Page-level text extractions:

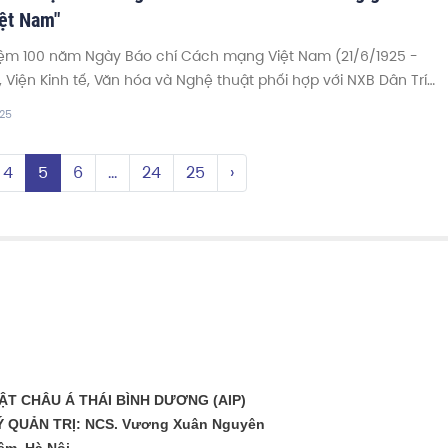
iệt Nam"
ệm 100 năm Ngày Báo chí Cách mạng Việt Nam (21/6/1925 -
, Viện Kinh tế, Văn hóa và Nghệ thuật phối hợp với NXB Dân Trí
 đến độc giả cuốn sách "Các làng gốm cổ truyền Việt Nam" của
025
rần Mạnh Thường.
4
5
6
...
24
25
›
T CHÂU Á THÁI BÌNH DƯƠNG (AIP)
 QUẢN TRỊ: NCS. Vương Xuân Nguyên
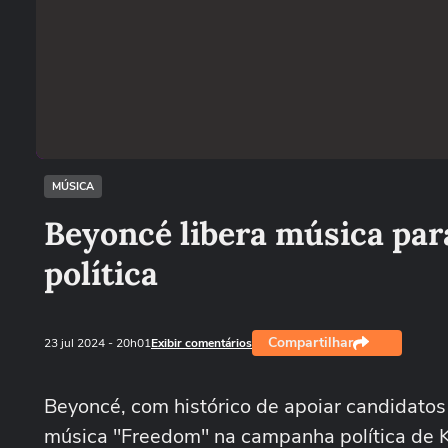
MÚSICA
Beyoncé libera música pa
política
Compartilhar
23 jul 2024
- 20h01
Exibir comentários
Beyoncé, com histórico de apoiar candidato
música "Freedom" na campanha política de K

Task goal: The full data, repeated exactly and stripped of its pictures, is the expected answer.

Written reply:
iệt Nam"
ệm 100 năm Ngày Báo chí Cách mạng Việt Nam (21/6/1925 -
, Viện Kinh tế, Văn hóa và Nghệ thuật phối hợp với NXB Dân Trí
 đến độc giả cuốn sách "Các làng gốm cổ truyền Việt Nam" của
025
rần Mạnh Thường.
4
5
6
...
24
25
›
T CHÂU Á THÁI BÌNH DƯƠNG (AIP)
 QUẢN TRỊ: NCS. Vương Xuân Nguyên
MÚSICA
Beyoncé libera música pa
política
Compartilhar
23 jul 2024
- 20h01
Exibir comentários
Beyoncé, com histórico de apoiar candidato
música "Freedom" na campanha política de K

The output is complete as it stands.